Patience appreciated reader. You know we sometimes start one place here and then teleport to somewhere else near the end.
The NBA finals concluded last night, settling for this year the championship of the world’s premier basketball league. Best as I can tell, there’s not a lot of sports-fan overlap here, and to be honest my sports interests atrophied by the time I reached middle age to the point that it’s mostly a skimming of the sports news.
Still while researching something else last night I noticed a live-updating article on a news site for the finals game in its last quarter. I opened a tab in my browser, and in between reading other links germane to my research, checked back on how it was going.
A tied and then two-point, one-possession game eventually entered its final minute, and around there the Milwaukee team, possession by possession, started to assure its win. Even though it is a business, and even though the losers will get paid too, these moments in sports still build into an Aristotelian Poetics agony.
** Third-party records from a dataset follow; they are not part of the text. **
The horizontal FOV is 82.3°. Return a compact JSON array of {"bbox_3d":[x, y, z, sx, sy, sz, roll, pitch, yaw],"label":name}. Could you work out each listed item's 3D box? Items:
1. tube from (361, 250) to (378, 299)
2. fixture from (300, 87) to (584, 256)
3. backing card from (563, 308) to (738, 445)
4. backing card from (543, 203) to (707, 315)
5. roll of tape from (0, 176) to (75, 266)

One side is partly hoping no one screws up the increasing likelihood; the other side increasingly knows hopelessness. Compounding this, the obligatory strategies of the game mean the endgame is prolonged with timeouts for court position and play caretaking, and desperate, clock-stopping intentional fouls.
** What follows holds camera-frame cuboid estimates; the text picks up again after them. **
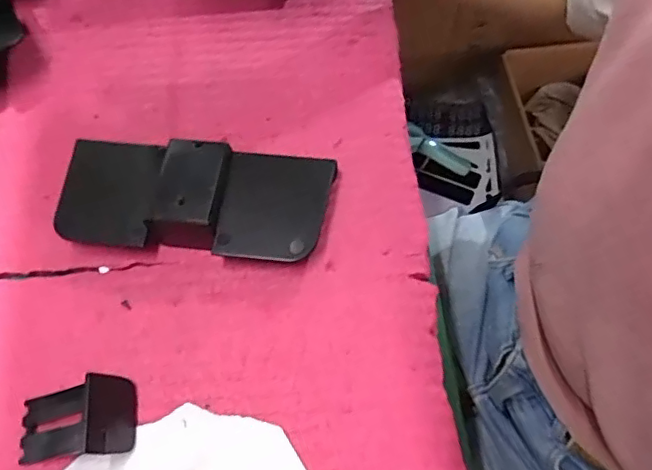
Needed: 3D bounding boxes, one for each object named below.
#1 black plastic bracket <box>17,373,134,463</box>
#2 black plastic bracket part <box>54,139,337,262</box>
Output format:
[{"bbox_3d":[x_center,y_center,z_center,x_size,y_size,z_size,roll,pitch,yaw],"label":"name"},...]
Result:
[{"bbox_3d":[-0.132,0.094,0.291,0.062,0.020,0.038,-6,66,-1],"label":"black plastic bracket"},{"bbox_3d":[-0.079,-0.021,0.342,0.159,0.031,0.069,6,66,4],"label":"black plastic bracket part"}]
July remains of bang, light, spent.
.
And so, patient reader, it was then, as we continue our summer death, infirmities, and transformation tour here at the Parlando Project, that I thought of this song by Dave Moore that we had performed over a decade ago. Things sticking in memory is one test of artistic validity, and out of hundreds of different songs that Dave and I have performed since then, to recall this one seemed meaningful.
When I dug it out and listened to it this morning, I heard its infirmities: a simple rhythm-machine beat, Dave misses some intended notes in the vocal, my guitar part is not much. The combo organ sound that Dave uses is not hip or fashionable. But still, I think the piece did more than charm my memory. Near the end, Dave lets out a quatrain that still says something about our lives, about infirmities and death:
“You can’t make this up.
It makes up itself.
You can’t make it be
more than anything else.”
We all have our lies, our lives, our arts. We strive, and then someday, strived, to make them. Two out of the three are artificial, and yet from that we still try to discover truth. In the end, death makes up itself. Funny game.
A player gadget will appear for some of you to play this performance of Dave Moore’s “The Final Minute.” If you don’t see it, this highlighted hyperlink is another way to hear it.
Like the song! Hang in there. You are doing meaningful work that is valued. Make it a great Thursday!